To do:
Transcribe the passage on the applicant's position on urgency from "[8] Relying on" up to and including "her immovable property.".

Page text START

Applicant’s position on urgency


[8] Relying on Nakanyala v Inspector-General and Others 2012 (1) NR 200 (NR) and Sheehama v Inspector-General, Namibian Police 2006 (1) NR 106 (HC) argued that:


  1. Should the interim interdict not be granted by this court, the termination of her employment would subsist? This means that, the first respondent could advertise her former position and appoint someone else, which would render her review application academic, as she seeks an order for re-instatement in that application. She thus is of the view that she has substantial redress in due course.


(b) Further, if the interim relief is not granted on an urgent basis, she would suffer financial hardship, in that she could inter alia lose her life policies and run into arrears with the mortgage bond over her immovable property.

Page text END
Dataset excerpts START

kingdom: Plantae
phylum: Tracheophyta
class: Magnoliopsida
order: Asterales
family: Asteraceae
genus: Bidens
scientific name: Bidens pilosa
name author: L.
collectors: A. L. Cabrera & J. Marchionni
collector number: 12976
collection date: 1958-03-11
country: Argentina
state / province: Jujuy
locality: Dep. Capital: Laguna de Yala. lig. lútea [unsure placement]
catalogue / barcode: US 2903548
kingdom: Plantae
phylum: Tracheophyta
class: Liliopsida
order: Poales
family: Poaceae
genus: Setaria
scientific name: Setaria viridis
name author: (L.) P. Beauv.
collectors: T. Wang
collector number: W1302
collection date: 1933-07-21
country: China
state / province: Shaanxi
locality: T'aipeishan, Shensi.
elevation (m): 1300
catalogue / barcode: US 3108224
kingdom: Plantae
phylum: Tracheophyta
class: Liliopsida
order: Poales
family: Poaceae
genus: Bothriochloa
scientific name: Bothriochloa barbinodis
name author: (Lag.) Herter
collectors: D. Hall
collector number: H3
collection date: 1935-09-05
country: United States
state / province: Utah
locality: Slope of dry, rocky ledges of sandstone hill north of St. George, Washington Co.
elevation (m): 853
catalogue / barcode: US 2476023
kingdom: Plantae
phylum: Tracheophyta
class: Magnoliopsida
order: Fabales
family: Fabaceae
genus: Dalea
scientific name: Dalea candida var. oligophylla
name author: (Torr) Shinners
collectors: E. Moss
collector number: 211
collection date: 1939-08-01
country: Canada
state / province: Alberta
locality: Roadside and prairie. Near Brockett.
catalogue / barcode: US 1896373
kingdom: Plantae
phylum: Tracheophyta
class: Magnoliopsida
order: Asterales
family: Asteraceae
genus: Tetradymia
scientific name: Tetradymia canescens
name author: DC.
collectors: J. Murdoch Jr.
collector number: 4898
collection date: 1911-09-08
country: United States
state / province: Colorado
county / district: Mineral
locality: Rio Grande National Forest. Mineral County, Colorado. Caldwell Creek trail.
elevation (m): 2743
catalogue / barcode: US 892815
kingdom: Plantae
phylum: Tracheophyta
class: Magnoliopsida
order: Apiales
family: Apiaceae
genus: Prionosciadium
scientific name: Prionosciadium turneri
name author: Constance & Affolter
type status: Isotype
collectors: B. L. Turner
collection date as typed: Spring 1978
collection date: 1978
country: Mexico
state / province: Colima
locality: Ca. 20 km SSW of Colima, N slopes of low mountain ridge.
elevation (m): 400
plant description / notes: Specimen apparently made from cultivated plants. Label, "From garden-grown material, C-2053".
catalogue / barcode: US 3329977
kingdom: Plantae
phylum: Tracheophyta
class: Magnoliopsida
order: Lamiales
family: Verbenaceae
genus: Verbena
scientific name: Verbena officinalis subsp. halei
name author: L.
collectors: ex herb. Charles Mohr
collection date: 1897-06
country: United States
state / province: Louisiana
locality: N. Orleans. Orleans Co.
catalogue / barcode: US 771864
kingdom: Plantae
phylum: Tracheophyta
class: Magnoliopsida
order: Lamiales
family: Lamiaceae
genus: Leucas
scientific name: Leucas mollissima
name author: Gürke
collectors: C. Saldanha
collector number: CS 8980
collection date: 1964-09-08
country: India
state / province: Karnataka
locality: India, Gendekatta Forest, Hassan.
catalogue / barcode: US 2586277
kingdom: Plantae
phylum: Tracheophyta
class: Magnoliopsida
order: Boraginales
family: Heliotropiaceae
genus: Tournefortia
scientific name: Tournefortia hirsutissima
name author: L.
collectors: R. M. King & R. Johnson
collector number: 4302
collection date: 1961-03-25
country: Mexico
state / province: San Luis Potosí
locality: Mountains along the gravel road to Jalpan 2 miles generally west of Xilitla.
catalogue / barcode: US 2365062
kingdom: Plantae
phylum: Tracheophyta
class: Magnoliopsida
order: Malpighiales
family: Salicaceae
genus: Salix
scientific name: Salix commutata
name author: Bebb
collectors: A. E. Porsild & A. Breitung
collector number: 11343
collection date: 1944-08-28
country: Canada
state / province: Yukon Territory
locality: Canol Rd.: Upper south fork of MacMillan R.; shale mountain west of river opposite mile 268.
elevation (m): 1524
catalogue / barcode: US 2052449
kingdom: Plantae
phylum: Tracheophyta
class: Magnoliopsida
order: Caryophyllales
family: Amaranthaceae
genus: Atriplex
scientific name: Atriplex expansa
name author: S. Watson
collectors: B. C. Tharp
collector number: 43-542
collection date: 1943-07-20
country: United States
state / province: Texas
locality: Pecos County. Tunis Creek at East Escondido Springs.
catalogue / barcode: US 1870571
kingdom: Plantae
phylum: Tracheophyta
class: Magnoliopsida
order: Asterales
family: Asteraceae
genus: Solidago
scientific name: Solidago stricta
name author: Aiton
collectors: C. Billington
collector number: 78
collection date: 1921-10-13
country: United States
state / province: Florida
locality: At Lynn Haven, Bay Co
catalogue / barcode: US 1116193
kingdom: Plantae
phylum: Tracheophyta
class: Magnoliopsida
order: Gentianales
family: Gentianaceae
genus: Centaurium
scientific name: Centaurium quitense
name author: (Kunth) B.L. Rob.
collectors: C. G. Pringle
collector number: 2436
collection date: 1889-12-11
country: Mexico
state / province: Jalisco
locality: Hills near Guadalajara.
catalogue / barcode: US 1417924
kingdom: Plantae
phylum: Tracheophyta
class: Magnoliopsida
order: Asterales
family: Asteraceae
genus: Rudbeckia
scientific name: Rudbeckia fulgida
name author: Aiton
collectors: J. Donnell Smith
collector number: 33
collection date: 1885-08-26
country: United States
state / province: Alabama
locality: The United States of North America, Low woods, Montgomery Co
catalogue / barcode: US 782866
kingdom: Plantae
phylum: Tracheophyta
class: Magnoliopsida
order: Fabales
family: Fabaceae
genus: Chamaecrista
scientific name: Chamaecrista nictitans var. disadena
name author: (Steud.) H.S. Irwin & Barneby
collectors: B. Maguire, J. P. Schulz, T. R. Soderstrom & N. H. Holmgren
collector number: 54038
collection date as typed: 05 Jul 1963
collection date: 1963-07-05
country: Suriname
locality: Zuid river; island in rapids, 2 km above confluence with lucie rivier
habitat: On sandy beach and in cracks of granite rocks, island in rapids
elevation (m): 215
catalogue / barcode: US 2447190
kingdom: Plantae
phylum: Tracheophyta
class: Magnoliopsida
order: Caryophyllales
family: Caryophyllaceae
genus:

Dataset excerpts END

Exercise response:
[8] Relying on Nakanyala v Inspector-General and Others 2012 (1) NR 200 (NR) and Sheehama v Inspector-General, Namibian Police 2006 (1) NR 106 (HC) argued that:


  1. Should the interim interdict not be granted by this court, the termination of her employment would subsist? This means that, the first respondent could advertise her former position and appoint someone else, which would render her review application academic, as she seeks an order for re-instatement in that application. She thus is of the view that she has substantial redress in due course.


(b) Further, if the interim relief is not granted on an urgent basis, she would suffer financial hardship, in that she could inter alia lose her life policies and run into arrears with the mortgage bond over her immovable property.